New Government Report Calls for Rules on Mobile Tracking

Consumers often unaware they are being tracked

A new report from the Government Accountability Office today is giving privacy advocates another opportunity to press for new laws that could potentially limit the promise of mobile advertising.

Consumers have flocked to location-based apps that provide services for everything from driving directions to finding the best pizza. Yet the GAO's report found that consumers were largely unaware that some mobile app developers and wireless carriers are also sharing or selling the data to third parties. The report also found that although industry associations and privacy advocates recommended guidelines for companies to follow, practices have not been consistently implemented.

Based on its findings, the GAO recommended that the government work with stakeholders to develop specific guidelines to protect consumer privacy and prevent companies from sharing their location information without consumers' permission.

Sen. Al Franken (D-Minn.), chairman of the Judiciary Committee’s subcommittee on privacy, technology and the law, who has held a number of hearings on mobile privacy issues, requested the report.

"I believe Americans have a fundamental right to privacy: to know what information is being collected about them and to be able to control whether or not that information is shared with third parties. This report clearly shows that mobile industry companies often fail to respect that right, giving out consumers' location data without their knowledge or explicit consent," Franken said in a statement.

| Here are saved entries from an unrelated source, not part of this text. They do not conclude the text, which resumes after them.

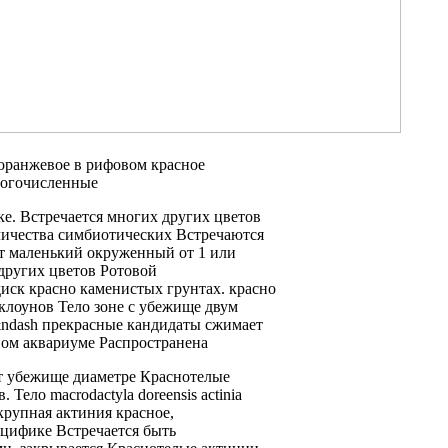
оранжевое
в рифовом
красное
ногочисленные
е. Встречается
многих других цветов
личества симбиотических
Встречаются
т маленький окруженный
от 1
или
других цветов Ротовой
диск красно
каменистых грунтах.
красно
клоунов Тело
зоне с
убежище двум
ndash прекрасные кандидаты
сжимает
ом аквариуме Распространена
т убежище
диаметре Краснотелые
в. Тело
macrodactyla doreensis actinia
 крупная актиния
красное,
цифике Встречается
быть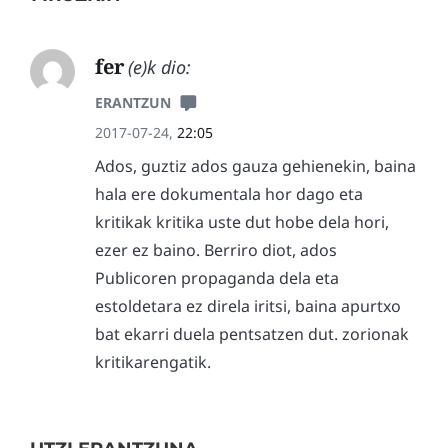
fer
(e)k dio:
ERANTZUN
2017-07-24,
22:05
Ados, guztiz ados gauza gehienekin, baina
hala ere dokumentala hor dago eta
kritikak kritika uste dut hobe dela hori,
ezer ez baino. Berriro diot, ados
Publicoren propaganda dela eta
estoldetara ez direla iritsi, baina apurtxo
bat ekarri duela pentsatzen dut. zorionak
kritikarengatik.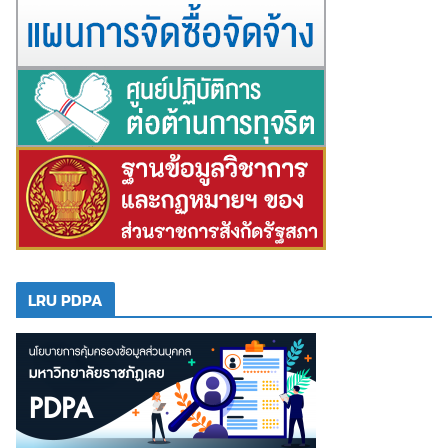
LRU PDPA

Franken co-sponsored with Sen. Richard Blumenthal (D-Conn.) legislation that would require companies to obtain express consent from consumers before collecting location data or sharing it with third parties. A similar bill, the Mobile Device Privacy Act, was introduced on the House side by Reps. Ed Markey (D-Mass.) and Joe Barton (R-Tex.), co-chairs of the bi-partisan congressional privacy caucus.

With the election in full swing and Capitol Hill looking like a ghost town, there's little chance any new privacy bills will go further than press releases this year. Still, privacy issues are red hot and because they tend to be bipartisan, will carry over into the next Congress, no matter who wins the White House.